**Dataset content**.
• • •

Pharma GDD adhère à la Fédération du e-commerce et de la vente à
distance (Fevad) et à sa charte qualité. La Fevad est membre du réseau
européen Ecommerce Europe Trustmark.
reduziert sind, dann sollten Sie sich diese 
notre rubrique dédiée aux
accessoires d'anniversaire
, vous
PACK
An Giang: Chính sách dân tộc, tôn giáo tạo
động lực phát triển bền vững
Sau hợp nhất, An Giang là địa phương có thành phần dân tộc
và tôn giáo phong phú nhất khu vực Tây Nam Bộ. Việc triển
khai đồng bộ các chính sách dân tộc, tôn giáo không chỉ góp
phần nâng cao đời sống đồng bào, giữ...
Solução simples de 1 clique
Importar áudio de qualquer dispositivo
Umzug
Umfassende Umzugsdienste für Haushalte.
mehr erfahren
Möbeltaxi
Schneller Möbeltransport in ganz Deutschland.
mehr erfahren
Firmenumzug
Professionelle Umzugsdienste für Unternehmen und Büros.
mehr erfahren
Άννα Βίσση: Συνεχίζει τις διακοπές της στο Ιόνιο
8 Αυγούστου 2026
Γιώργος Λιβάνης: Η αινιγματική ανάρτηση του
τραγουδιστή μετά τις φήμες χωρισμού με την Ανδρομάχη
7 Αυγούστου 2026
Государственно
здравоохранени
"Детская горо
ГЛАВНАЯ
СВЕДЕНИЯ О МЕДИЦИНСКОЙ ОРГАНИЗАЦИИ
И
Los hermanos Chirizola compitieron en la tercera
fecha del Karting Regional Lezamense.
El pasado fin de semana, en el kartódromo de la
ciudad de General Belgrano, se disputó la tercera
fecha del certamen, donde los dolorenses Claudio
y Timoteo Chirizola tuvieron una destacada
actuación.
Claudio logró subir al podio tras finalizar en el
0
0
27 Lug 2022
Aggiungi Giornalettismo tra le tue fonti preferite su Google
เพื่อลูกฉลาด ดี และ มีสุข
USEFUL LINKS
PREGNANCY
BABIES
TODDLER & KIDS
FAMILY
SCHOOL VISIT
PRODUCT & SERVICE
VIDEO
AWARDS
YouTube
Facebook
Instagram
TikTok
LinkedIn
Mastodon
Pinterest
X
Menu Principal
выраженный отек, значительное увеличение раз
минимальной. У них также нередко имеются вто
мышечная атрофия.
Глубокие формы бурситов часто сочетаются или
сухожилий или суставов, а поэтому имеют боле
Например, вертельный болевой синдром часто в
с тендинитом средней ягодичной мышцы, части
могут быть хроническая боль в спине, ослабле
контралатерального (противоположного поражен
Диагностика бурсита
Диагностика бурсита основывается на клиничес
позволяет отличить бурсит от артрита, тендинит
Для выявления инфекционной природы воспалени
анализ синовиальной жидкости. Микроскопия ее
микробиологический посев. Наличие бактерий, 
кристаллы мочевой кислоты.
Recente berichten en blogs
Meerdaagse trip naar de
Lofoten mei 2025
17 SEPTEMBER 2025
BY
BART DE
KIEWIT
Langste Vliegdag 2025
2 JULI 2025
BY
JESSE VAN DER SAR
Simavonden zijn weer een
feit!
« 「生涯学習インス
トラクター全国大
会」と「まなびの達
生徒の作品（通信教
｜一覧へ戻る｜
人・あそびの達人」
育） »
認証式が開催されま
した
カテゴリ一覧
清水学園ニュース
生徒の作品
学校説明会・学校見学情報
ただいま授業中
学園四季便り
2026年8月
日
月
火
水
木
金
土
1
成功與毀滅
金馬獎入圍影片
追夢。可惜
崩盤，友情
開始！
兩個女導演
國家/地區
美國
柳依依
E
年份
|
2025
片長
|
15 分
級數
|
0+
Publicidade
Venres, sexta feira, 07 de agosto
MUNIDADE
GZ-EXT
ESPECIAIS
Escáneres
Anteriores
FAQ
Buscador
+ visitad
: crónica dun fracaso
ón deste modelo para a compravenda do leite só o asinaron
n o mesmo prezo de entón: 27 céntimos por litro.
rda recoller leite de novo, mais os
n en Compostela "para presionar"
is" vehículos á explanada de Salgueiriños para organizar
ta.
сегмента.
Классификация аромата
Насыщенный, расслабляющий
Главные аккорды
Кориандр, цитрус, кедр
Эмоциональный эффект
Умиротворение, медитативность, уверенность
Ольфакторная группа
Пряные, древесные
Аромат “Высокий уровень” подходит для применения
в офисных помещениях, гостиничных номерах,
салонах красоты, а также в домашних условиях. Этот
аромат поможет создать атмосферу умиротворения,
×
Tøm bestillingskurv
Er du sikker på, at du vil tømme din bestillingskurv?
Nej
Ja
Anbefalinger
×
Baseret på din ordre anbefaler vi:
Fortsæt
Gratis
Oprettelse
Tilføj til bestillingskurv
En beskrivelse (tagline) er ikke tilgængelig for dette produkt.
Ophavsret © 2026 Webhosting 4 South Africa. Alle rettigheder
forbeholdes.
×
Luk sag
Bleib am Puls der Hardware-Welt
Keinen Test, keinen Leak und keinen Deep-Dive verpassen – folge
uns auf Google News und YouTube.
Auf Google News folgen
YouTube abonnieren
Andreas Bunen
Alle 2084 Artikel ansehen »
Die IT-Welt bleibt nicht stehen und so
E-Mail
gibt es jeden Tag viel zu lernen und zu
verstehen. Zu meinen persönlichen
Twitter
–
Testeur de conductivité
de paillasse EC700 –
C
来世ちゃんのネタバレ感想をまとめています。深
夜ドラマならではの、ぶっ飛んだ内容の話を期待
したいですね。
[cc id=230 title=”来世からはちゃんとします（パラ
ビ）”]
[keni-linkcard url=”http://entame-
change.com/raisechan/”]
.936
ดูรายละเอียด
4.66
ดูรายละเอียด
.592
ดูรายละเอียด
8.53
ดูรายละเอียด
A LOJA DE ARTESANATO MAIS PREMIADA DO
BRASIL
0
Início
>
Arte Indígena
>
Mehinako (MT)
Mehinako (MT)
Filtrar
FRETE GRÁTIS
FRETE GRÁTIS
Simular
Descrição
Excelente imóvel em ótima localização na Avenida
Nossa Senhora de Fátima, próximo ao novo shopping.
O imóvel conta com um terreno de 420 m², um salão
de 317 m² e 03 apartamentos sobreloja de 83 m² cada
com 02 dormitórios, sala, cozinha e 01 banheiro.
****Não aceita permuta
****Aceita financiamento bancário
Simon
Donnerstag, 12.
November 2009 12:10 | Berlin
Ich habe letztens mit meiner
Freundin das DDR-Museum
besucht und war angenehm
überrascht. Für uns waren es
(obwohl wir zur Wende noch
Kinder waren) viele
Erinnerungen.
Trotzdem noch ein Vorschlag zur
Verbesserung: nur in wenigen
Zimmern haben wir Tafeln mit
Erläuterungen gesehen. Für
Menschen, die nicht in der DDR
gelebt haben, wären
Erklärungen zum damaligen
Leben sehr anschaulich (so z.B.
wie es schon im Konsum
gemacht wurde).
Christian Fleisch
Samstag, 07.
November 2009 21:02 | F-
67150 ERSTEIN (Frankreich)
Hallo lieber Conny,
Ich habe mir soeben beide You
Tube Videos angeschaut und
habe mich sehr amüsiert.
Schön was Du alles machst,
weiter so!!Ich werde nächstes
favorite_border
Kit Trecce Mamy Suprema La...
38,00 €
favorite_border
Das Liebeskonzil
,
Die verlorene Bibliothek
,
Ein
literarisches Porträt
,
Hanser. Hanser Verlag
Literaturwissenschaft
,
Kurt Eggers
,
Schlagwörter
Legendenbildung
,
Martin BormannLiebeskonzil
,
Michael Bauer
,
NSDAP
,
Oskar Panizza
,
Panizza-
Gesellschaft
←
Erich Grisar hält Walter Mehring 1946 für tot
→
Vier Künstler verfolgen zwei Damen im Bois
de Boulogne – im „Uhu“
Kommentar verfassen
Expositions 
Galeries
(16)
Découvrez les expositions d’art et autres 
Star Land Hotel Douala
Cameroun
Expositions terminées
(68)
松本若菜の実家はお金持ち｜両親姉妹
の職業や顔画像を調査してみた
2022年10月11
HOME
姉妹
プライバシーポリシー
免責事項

• • •

**Problem to work on**. Starting at the beginning of the rows and ending with the line that contains "минимальной. У них также нередко имеются вто", write out every line precisely as it appears.

**Written answer**.
Pharma GDD adhère à la Fédération du e-commerce et de la vente à
distance (Fevad) et à sa charte qualité. La Fevad est membre du réseau
européen Ecommerce Europe Trustmark.
reduziert sind, dann sollten Sie sich diese 
notre rubrique dédiée aux
accessoires d'anniversaire
, vous
PACK
An Giang: Chính sách dân tộc, tôn giáo tạo
động lực phát triển bền vững
Sau hợp nhất, An Giang là địa phương có thành phần dân tộc
và tôn giáo phong phú nhất khu vực Tây Nam Bộ. Việc triển
khai đồng bộ các chính sách dân tộc, tôn giáo không chỉ góp
phần nâng cao đời sống đồng bào, giữ...
Solução simples de 1 clique
Importar áudio de qualquer dispositivo
Umzug
Umfassende Umzugsdienste für Haushalte.
mehr erfahren
Möbeltaxi
Schneller Möbeltransport in ganz Deutschland.
mehr erfahren
Firmenumzug
Professionelle Umzugsdienste für Unternehmen und Büros.
mehr erfahren
Άννα Βίσση: Συνεχίζει τις διακοπές της στο Ιόνιο
8 Αυγούστου 2026
Γιώργος Λιβάνης: Η αινιγματική ανάρτηση του
τραγουδιστή μετά τις φήμες χωρισμού με την Ανδρομάχη
7 Αυγούστου 2026
Государственно
здравоохранени
"Детская горо
ГЛАВНАЯ
СВЕДЕНИЯ О МЕДИЦИНСКОЙ ОРГАНИЗАЦИИ
И
Los hermanos Chirizola compitieron en la tercera
fecha del Karting Regional Lezamense.
El pasado fin de semana, en el kartódromo de la
ciudad de General Belgrano, se disputó la tercera
fecha del certamen, donde los dolorenses Claudio
y Timoteo Chirizola tuvieron una destacada
actuación.
Claudio logró subir al podio tras finalizar en el
0
0
27 Lug 2022
Aggiungi Giornalettismo tra le tue fonti preferite su Google
เพื่อลูกฉลาด ดี และ มีสุข
USEFUL LINKS
PREGNANCY
BABIES
TODDLER & KIDS
FAMILY
SCHOOL VISIT
PRODUCT & SERVICE
VIDEO
AWARDS
YouTube
Facebook
Instagram
TikTok
LinkedIn
Mastodon
Pinterest
X
Menu Principal
выраженный отек, значительное увеличение раз
минимальной. У них также нередко имеются вто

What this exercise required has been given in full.